Le ministre responsable des Institutions démocratiques, Bernard Drainville, promet de continuer à exiger sans relâche des libéraux qu'ils fassent amende honorable pour leur comportement au pouvoir. «Ils devraient être gênés et avoir honte de nous avoir mis dans le pétrin et avoir laissé les bandits et les entrepreneurs véreux faire leur sale boulot pendant tout ce temps», a attaqué M. Drainville.
L'annonce mercredi soir du maire de Laval, Gilles Vaillancourt, un libéral notoire, qu'il se retirait de ses fonctions après la perquisition de ses coffrets de sûreté dans différentes banques a permis aux péquistes d'ouvrir le feu sur leurs adversaires jurés.
Les libéraux «doivent faire une très grande introspection et se mettre à dire aux Québécois qu'ils n'ont pas été à la hauteur de la situation», estime le ministre Jean-François Lisée. «Pourquoi il n'y a pas d'enquête interne au PLQ en ce moment pour essayer de savoir s'il y en a eu, des complicités?»
Il présente comme une «certitude» l'idée que le temps mis par le gouvernement Charest à déclencher une commission d'enquête a enrichi le crime organisé de «centaines de millions de dollars».
Au PLQ, le député Marc Carrière, porte-parole en matière d'affaires municipales, ne voit pas en quoi son parti devrait s'excuser.

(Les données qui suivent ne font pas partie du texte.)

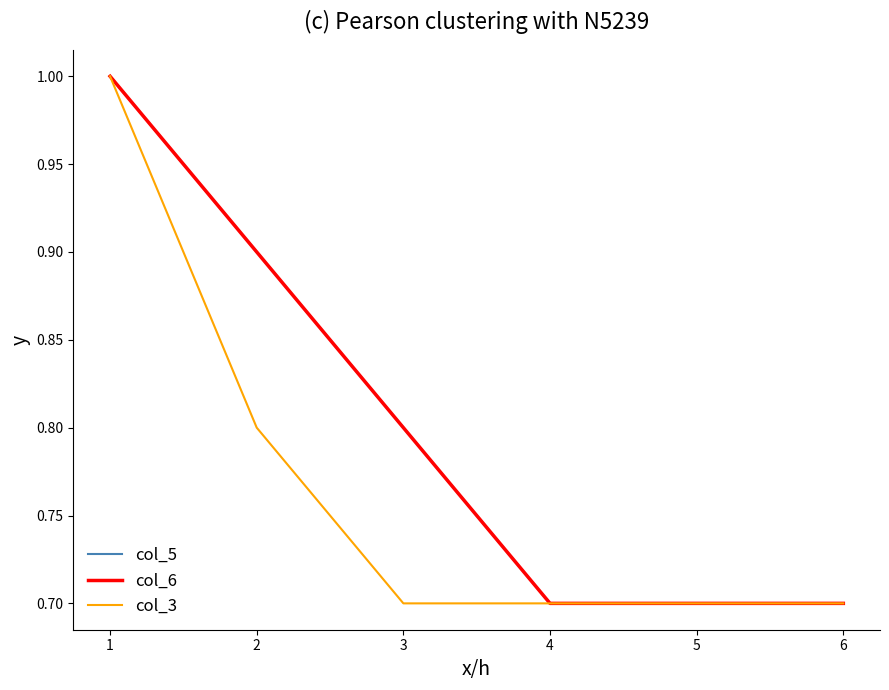

What is the highest value of the col_3 series?

1.0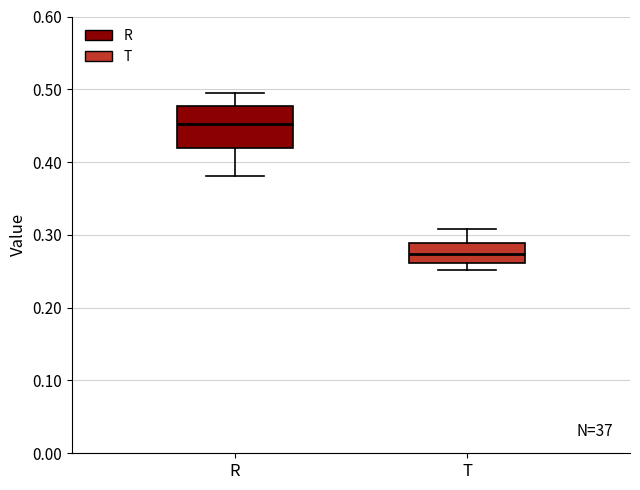

Reading left to right, transcribe this box plot: for each box, give where its median line is, the range the box spans, and where its two whiskers end, as read against the y-axis. The values are not printed on the chart, so give them approximately, as read against the axis.

R: median 0.45, box 0.42 to 0.48, whiskers 0.38 to 0.49
T: median 0.27, box 0.26 to 0.29, whiskers 0.25 to 0.31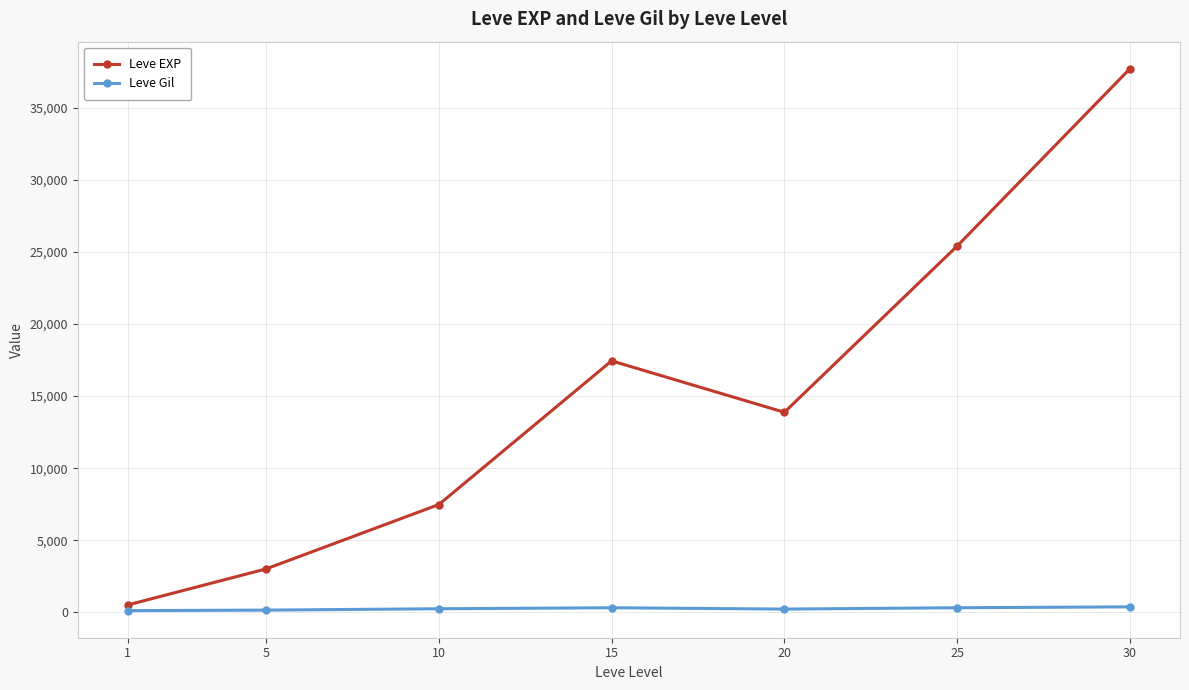

Rank the categories by Leve EXP value from lowest to highest.

1, 5, 10, 20, 15, 25, 30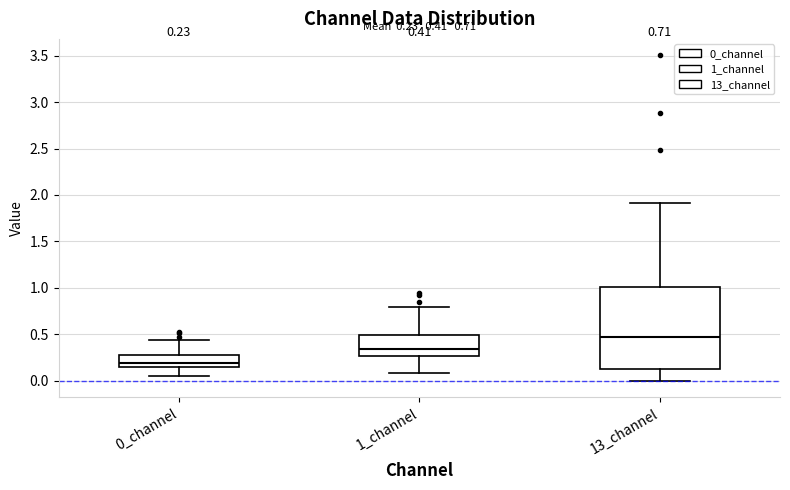

Comparing the boxes themselves (not the whiskers), which one is the tallest?

13_channel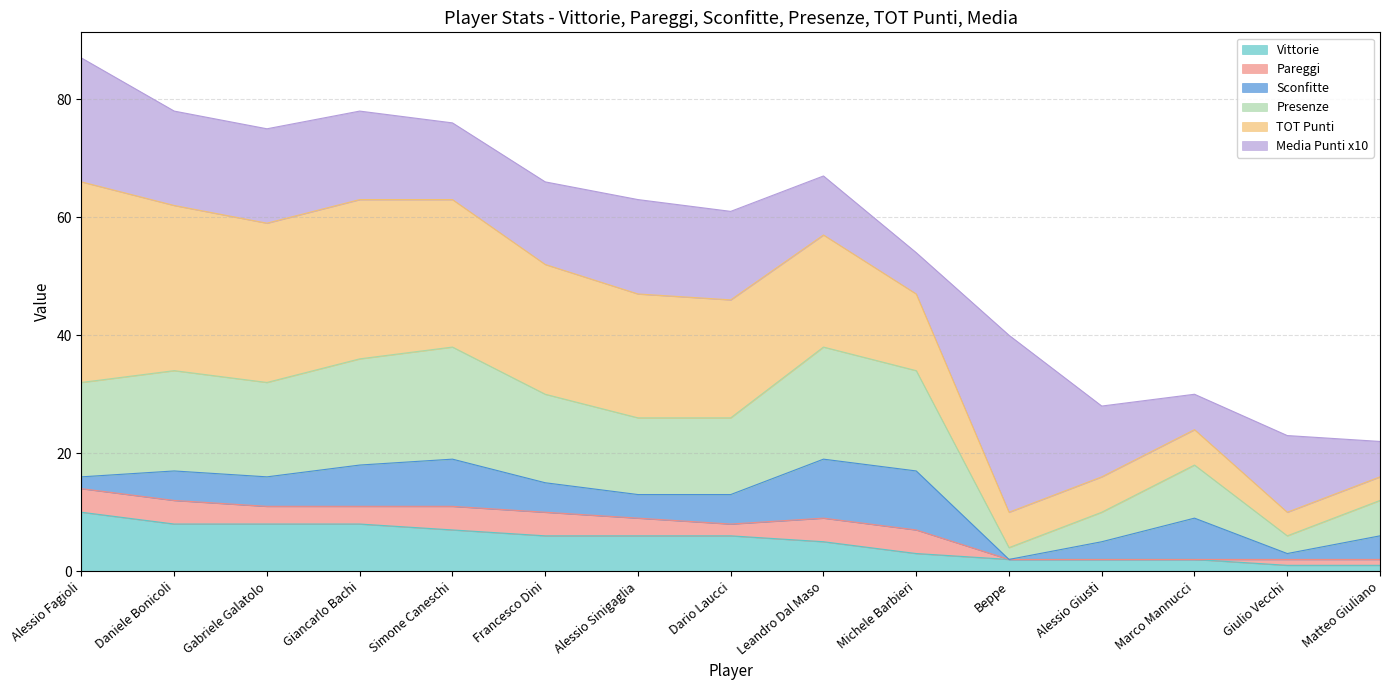

Is it true that Vittorie equals 8 at Daniele Bonicoli?

True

Le gouvernement Charest a mis en place des unités d'enquête, resserré des lois et instauré la commission Charbonneau, énumère-t-il. L'enquête publique ne pouvait se faire avant sans nuire aux enquêtes policières, réitère M. Carrière. «Personne n'est à l'abri des lois et si quelqu'un les a enfreintes, il devra en payer le prix», ajoute le député de Chapleau à propos de Gilles Vaillancourt.
«Dos au mur»
Pour le ministre des Affaires municipales, Sylvain Gaudreault, l'étau s'est resserré sur le maire Vaillancourt. «Je pense que, dos au mur, il n'avait pas le choix de prendre la décision qu'il avait prise», a déclaré le ministre Gaudreault.
Il invite à nouveau le maire de Montréal, Gérald Tremblay, dont le parti est taxé de financement illégal par des témoins de la commission Charbonneau, à «prendre la meilleure décision dans l'intérêt des Montréalais».

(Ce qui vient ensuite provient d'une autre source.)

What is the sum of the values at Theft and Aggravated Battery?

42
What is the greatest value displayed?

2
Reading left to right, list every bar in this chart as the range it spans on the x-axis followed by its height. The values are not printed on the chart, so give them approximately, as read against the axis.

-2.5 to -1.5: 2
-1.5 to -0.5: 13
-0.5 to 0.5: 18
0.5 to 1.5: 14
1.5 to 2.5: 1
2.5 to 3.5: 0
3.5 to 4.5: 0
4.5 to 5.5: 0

Les lois actuelles n'offrent pas de «leviers» au ministre pour exiger la destitution d'un maire. La tutelle peut être envisagée pour des conseils municipaux dysfonctionnels, ce qui n'est pas le cas pour Laval et Montréal. La voie juridique peut aussi être empruntée, mais les délais inhérents aux tribunaux renverraient un verdict au-delà des prochaines élections municipales. M. Gaudreault a déjà indiqué avoir demandé à ses fonctionnaires de proposer des outils législatifs au ministre pour pouvoir agir dans des circonstances similaires.